■ Do this
Can you retype the items below without any change, starting with their first line and going on through the line containing "state / province: Baja California Norte", including that line?

■ Listing

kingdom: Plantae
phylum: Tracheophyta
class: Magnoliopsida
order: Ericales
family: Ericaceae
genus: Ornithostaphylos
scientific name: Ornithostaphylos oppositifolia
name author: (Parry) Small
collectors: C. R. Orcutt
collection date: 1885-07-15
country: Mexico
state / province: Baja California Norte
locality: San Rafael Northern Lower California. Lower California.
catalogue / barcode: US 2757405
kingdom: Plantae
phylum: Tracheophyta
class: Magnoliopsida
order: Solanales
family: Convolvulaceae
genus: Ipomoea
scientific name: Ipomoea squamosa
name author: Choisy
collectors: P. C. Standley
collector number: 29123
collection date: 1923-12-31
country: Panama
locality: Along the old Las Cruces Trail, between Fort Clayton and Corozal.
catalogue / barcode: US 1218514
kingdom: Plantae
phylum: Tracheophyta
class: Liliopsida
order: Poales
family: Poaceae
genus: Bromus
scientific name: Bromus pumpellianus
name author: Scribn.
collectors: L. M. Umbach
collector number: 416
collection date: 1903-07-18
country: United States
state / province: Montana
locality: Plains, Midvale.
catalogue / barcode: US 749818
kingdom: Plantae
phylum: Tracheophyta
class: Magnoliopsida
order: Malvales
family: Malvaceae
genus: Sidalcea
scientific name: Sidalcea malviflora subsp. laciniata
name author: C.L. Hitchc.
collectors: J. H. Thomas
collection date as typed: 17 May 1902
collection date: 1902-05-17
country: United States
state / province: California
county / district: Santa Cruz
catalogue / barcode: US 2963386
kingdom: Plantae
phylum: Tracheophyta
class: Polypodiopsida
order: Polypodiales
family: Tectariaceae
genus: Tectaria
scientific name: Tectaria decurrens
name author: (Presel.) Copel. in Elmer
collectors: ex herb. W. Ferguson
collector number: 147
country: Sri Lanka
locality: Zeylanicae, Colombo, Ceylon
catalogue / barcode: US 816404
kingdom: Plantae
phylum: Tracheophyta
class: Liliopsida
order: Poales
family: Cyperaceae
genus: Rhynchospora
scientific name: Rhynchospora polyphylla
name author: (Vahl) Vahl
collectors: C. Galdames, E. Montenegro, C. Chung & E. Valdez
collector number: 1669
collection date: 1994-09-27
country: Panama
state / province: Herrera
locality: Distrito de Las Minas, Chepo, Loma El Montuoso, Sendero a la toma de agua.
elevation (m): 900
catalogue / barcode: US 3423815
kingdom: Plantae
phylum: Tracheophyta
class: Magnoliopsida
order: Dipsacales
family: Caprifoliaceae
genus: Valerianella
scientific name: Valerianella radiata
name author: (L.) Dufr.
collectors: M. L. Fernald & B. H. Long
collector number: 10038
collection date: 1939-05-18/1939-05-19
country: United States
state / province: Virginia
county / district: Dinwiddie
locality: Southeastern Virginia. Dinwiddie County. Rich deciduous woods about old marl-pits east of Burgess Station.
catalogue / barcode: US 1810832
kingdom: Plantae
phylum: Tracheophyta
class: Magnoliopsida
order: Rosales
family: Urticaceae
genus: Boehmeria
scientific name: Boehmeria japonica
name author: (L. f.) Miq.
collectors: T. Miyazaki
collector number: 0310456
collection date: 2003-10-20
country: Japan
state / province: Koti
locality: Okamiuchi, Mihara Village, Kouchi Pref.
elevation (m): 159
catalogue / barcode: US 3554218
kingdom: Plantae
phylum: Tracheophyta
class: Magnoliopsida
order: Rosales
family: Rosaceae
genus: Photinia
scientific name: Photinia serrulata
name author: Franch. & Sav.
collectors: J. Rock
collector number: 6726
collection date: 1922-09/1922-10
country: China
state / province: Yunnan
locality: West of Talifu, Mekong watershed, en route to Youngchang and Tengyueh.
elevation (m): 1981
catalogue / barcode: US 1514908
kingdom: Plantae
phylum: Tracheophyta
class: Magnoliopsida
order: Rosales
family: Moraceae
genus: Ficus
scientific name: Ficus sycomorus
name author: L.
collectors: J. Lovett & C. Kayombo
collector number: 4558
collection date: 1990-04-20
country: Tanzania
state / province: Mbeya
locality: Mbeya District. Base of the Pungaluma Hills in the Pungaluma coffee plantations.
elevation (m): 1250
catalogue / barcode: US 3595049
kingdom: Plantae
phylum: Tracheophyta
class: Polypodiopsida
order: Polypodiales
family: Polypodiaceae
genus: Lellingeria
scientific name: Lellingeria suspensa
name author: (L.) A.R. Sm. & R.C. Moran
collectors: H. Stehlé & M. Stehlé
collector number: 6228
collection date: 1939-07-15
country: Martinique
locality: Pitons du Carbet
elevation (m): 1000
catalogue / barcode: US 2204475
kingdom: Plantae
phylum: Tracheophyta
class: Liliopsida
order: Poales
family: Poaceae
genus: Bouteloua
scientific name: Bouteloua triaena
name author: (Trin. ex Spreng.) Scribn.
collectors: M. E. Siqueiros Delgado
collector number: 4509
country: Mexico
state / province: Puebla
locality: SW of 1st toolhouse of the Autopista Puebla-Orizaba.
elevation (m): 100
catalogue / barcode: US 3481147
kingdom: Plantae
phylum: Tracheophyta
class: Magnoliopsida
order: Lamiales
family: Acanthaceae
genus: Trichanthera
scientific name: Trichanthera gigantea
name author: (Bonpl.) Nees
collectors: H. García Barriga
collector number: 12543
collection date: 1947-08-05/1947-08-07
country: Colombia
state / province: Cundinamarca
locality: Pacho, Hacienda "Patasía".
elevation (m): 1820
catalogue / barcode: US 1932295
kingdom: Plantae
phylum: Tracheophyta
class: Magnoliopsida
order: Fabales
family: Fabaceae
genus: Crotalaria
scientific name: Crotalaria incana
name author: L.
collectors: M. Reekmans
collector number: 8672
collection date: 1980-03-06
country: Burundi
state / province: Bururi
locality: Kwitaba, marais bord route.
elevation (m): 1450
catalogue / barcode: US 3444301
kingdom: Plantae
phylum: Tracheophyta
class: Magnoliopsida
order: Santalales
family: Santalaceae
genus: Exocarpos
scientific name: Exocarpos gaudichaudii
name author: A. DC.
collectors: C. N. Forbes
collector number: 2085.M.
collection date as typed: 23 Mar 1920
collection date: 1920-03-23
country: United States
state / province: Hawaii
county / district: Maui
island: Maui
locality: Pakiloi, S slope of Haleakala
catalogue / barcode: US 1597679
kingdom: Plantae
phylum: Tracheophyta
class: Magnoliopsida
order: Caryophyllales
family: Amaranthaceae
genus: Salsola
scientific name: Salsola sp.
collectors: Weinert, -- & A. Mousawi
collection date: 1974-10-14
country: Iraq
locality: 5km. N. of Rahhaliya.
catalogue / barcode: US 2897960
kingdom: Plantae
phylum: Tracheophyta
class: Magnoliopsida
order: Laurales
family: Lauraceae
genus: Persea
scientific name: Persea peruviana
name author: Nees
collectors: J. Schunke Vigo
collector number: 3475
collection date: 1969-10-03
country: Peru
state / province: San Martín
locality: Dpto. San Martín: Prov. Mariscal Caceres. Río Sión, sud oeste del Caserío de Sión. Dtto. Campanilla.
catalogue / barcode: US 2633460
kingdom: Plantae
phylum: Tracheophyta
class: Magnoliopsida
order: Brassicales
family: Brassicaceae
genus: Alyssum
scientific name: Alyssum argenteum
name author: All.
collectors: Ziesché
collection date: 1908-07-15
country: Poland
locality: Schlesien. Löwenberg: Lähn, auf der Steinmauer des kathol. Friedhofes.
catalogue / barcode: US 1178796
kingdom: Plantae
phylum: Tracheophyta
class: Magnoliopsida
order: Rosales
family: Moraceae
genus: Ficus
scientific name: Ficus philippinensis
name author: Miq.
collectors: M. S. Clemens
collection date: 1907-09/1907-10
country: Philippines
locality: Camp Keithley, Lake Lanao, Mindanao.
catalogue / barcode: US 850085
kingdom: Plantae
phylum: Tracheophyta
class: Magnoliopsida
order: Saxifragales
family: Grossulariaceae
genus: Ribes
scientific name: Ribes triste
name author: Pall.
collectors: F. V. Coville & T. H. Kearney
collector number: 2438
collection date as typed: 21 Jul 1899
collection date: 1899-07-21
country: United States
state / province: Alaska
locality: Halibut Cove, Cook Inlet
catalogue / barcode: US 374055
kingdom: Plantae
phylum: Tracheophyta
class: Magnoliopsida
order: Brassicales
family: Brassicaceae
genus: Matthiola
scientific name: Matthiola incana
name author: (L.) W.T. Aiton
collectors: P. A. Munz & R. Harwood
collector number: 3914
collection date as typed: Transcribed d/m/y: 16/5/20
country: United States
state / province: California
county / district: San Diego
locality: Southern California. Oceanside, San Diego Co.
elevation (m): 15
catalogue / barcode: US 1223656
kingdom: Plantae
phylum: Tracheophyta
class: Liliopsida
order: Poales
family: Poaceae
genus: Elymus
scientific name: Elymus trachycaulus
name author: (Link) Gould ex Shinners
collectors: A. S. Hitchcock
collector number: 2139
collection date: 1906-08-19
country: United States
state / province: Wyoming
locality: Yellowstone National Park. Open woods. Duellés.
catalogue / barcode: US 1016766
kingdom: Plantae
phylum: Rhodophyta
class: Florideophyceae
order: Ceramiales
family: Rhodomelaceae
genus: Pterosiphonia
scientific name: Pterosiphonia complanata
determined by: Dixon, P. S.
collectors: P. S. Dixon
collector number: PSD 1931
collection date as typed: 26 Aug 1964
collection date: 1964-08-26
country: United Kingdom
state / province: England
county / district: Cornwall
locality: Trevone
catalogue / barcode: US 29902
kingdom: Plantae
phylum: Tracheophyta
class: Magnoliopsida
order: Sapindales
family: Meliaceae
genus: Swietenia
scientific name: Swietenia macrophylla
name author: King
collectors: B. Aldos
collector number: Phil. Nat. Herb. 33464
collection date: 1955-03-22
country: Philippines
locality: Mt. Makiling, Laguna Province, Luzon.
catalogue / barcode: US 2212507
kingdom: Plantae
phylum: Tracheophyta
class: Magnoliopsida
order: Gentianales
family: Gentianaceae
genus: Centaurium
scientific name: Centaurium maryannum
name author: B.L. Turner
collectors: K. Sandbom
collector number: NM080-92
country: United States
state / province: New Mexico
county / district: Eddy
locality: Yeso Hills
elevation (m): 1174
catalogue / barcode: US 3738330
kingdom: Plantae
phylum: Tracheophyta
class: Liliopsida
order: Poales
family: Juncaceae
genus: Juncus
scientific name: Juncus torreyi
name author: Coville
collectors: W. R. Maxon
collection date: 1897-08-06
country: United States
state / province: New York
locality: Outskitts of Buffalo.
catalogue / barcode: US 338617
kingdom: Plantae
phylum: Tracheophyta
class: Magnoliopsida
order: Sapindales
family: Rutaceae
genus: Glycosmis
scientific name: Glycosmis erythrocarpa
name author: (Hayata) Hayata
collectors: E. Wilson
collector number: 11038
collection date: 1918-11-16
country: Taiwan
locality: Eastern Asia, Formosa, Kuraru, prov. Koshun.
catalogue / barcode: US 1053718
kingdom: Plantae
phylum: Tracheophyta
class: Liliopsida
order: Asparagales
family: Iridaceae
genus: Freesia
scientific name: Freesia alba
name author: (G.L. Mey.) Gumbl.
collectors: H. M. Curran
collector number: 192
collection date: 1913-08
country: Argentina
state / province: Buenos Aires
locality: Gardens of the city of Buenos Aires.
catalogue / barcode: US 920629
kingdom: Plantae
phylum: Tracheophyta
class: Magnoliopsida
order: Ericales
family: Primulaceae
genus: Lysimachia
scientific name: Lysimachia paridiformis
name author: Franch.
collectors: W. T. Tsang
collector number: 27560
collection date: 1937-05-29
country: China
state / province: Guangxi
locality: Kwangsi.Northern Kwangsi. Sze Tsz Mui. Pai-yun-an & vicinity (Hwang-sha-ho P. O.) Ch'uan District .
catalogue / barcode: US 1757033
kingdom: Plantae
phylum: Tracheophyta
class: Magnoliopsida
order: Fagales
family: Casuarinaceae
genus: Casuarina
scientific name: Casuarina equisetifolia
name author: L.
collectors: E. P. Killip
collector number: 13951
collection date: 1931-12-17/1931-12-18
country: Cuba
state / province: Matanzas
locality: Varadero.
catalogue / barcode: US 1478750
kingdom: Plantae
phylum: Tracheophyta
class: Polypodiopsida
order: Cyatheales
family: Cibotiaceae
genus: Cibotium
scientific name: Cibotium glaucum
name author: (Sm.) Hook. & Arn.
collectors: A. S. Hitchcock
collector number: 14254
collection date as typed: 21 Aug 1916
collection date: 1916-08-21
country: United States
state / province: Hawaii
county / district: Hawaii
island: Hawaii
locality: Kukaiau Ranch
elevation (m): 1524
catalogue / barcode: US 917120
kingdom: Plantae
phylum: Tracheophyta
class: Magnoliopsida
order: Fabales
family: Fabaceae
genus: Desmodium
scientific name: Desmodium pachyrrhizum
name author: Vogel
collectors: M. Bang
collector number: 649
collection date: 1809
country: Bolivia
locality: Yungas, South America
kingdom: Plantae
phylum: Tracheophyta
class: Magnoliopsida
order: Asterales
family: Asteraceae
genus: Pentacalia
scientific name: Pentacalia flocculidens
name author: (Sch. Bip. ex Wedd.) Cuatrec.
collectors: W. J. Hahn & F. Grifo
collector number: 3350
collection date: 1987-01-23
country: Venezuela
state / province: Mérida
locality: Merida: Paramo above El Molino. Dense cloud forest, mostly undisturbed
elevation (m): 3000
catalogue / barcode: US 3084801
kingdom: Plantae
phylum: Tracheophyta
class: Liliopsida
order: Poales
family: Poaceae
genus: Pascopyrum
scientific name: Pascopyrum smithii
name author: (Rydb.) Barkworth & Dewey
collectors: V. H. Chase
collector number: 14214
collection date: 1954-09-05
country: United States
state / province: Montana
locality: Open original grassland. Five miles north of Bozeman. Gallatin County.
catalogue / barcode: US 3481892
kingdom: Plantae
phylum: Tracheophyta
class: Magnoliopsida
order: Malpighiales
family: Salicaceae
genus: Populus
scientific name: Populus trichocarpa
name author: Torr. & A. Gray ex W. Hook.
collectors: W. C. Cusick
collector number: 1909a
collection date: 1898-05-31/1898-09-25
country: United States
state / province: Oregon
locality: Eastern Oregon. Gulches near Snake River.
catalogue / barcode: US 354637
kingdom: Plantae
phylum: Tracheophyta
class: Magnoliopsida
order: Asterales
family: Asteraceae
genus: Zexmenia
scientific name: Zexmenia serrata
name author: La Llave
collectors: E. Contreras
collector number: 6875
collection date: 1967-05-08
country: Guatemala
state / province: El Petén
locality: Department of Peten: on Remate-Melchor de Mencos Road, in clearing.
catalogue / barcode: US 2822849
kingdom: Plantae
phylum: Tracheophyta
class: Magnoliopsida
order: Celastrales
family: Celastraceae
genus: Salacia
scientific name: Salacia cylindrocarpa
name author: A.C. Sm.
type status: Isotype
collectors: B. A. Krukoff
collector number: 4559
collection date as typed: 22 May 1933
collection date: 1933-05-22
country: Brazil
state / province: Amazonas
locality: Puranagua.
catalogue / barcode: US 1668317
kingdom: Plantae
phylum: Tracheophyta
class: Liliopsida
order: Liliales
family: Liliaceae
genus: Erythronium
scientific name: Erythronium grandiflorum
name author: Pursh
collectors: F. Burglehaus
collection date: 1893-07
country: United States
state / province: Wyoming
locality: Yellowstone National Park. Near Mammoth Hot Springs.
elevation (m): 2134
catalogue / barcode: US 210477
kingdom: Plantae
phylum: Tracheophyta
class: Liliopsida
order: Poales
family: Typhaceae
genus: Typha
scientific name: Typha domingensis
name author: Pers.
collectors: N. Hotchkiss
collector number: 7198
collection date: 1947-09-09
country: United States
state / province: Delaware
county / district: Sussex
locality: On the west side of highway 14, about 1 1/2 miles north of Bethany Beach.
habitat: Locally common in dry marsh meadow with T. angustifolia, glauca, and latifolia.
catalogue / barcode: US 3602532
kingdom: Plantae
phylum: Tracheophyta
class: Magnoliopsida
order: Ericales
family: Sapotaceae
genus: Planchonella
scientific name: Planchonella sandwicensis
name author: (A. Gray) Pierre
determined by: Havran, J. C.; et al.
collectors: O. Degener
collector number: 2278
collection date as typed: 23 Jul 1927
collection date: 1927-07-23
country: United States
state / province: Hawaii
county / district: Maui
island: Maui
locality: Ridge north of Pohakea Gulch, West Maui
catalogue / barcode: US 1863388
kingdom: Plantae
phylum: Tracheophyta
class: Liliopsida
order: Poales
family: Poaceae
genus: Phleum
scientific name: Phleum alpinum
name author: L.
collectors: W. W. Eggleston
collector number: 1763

■ Expected output
kingdom: Plantae
phylum: Tracheophyta
class: Magnoliopsida
order: Ericales
family: Ericaceae
genus: Ornithostaphylos
scientific name: Ornithostaphylos oppositifolia
name author: (Parry) Small
collectors: C. R. Orcutt
collection date: 1885-07-15
country: Mexico
state / province: Baja California Norte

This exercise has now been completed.